Plain-English answers to the terms you hit when running models yourself — quantization, GGUF, VRAM, context windows and more.
Active vs total parameters — In an MoE model, total parameters is everything that must be loaded into memory, while active parameters is the smaller subset actually used per token — the former drives memory, the latter drives speed/cost.
Base vs instruct model — A base model is the raw pretrained text-completion model; an instruct (or chat) model has been further tuned to follow instructions and hold a conversation.
Context window — The maximum number of tokens (prompt plus generated output) a model can consider at once; anything beyond it is cut off or forgotten.
Diffusion model — The dominant architecture for AI image (and video) generation: it learns to turn random noise into a coherent image by removing noise step by step, guided by your prompt.
Embeddings — Numeric vectors that represent the meaning of text (or images), so that similar content sits close together — the backbone of semantic search and RAG.
Fine-tuning — Continuing to train an existing model on your own data so it adapts to a specific task, domain, style, or format.
GGUF — A single-file model format used by llama.cpp, Ollama, and LM Studio that bundles the (usually quantized) weights plus all metadata, optimized for local CPU/GPU inference.
Inference — Actually running a trained model to get outputs — generating text, an image, or a transcription — as opposed to training it.
KV cache — A per-request memory buffer that stores the attention keys and values for tokens already processed, so the model doesn't recompute them on every new token — it speeds up generation but consumes VRAM that grows with context length.
llama.cpp — The open-source C/C++ inference engine that runs GGUF models efficiently on CPUs and consumer GPUs; it's the foundation under Ollama, LM Studio, and many local apps.
LM Studio — A free desktop app with a graphical interface for discovering, downloading, and chatting with local models, and serving them via a local API — a GUI-first alternative to command-line tools.
Local vs API vs renting a GPU — The three ways to actually run an open model: on your own hardware (local, $0 compute), through a hosted pay-per-token API, or by renting a cloud GPU and serving it yourself.
LoRA — A cheap fine-tuning method that freezes the base model and trains tiny add-on "adapter" matrices, producing a small file you can stack on top of the original weights.
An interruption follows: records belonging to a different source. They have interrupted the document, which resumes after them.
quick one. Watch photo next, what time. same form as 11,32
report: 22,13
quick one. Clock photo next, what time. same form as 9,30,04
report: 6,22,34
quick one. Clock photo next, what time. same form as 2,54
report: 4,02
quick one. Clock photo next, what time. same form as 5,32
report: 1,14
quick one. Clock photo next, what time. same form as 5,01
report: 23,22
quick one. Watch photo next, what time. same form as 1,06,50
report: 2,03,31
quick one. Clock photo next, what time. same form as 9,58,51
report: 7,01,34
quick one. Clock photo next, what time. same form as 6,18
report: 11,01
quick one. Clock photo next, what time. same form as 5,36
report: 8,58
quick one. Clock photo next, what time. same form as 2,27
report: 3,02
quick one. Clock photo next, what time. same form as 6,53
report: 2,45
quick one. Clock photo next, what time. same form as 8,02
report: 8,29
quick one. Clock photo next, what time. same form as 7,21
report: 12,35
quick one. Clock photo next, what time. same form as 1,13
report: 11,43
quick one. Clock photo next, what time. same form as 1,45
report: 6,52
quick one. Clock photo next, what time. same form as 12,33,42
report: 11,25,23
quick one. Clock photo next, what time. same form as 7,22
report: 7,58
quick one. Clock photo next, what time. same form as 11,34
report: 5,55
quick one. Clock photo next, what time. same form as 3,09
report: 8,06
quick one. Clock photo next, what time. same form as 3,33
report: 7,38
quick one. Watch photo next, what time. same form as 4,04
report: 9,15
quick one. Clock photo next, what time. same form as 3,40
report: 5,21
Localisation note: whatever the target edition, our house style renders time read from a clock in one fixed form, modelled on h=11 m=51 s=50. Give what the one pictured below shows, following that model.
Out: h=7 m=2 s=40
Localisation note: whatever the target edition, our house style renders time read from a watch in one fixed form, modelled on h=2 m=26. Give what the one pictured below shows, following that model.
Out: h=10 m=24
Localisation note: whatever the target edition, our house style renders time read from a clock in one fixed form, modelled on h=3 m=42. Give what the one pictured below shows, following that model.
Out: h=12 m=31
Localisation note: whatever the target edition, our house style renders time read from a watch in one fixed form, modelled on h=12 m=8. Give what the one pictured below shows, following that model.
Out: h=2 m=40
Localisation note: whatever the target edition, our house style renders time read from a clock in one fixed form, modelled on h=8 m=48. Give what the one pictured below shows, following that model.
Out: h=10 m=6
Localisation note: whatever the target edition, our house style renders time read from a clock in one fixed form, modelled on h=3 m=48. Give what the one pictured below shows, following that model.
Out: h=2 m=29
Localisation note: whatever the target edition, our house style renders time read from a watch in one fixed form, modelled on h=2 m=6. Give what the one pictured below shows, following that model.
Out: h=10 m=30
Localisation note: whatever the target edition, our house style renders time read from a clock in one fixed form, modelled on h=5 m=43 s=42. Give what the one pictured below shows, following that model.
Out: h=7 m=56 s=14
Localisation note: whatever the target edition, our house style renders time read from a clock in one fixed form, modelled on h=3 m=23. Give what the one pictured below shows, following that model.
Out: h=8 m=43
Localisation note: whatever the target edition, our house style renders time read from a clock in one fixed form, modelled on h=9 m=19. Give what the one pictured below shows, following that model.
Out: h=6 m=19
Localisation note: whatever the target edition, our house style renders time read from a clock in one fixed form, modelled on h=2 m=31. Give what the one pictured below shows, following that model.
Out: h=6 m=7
Mixture of Experts (MoE) — An architecture that contains many "expert" sub-networks but routes each token through only a few of them, so a model can have huge total size while doing the compute of a much smaller one.
Ollama — A simple, one-command tool for downloading and running open models locally; it wraps llama.cpp and serves a local API, prioritizing ease of use.
Parameters (the "B" / billions) — A model's learned numerical weights; the "B" in a name like "7B" or "70B" means billions of them, and it is the single biggest driver of how big and capable a model is.
Q4_K_M and quant levels — A naming scheme for llama.cpp/GGUF quantized models — Q4_K_M means 4-bit, "K-quant" method, Medium size — and is the most commonly recommended balance of size and quality.
Quantization — Storing a model's weights at lower numeric precision (e.g. 4-bit instead of 16-bit) to shrink its memory footprint and speed it up, at the cost of some accuracy.
Safetensors — Hugging Face's standard, safe-to-load weight format that stores raw model tensors without executable code, used as the canonical full-precision distribution format for open models.
Text-to-image — Generating an image from a written description (a prompt); today this is almost always done with diffusion models.
Tokens — The chunks of text (roughly word-pieces) that a model reads and writes; pricing, speed, and context limits are all measured in tokens, not words.
TTS / ASR (text-to-speech & speech recognition) — TTS (text-to-speech) turns written text into spoken audio; ASR (automatic speech recognition) does the reverse, transcribing speech into text.
vLLM — A high-throughput, GPU-focused serving engine for LLMs, designed to serve many concurrent requests efficiently using PagedAttention and continuous batching.
VRAM — The dedicated memory on your GPU; a model's weights (plus its KV cache) must fit in VRAM to run fast, making it the main hardware limit for local AI.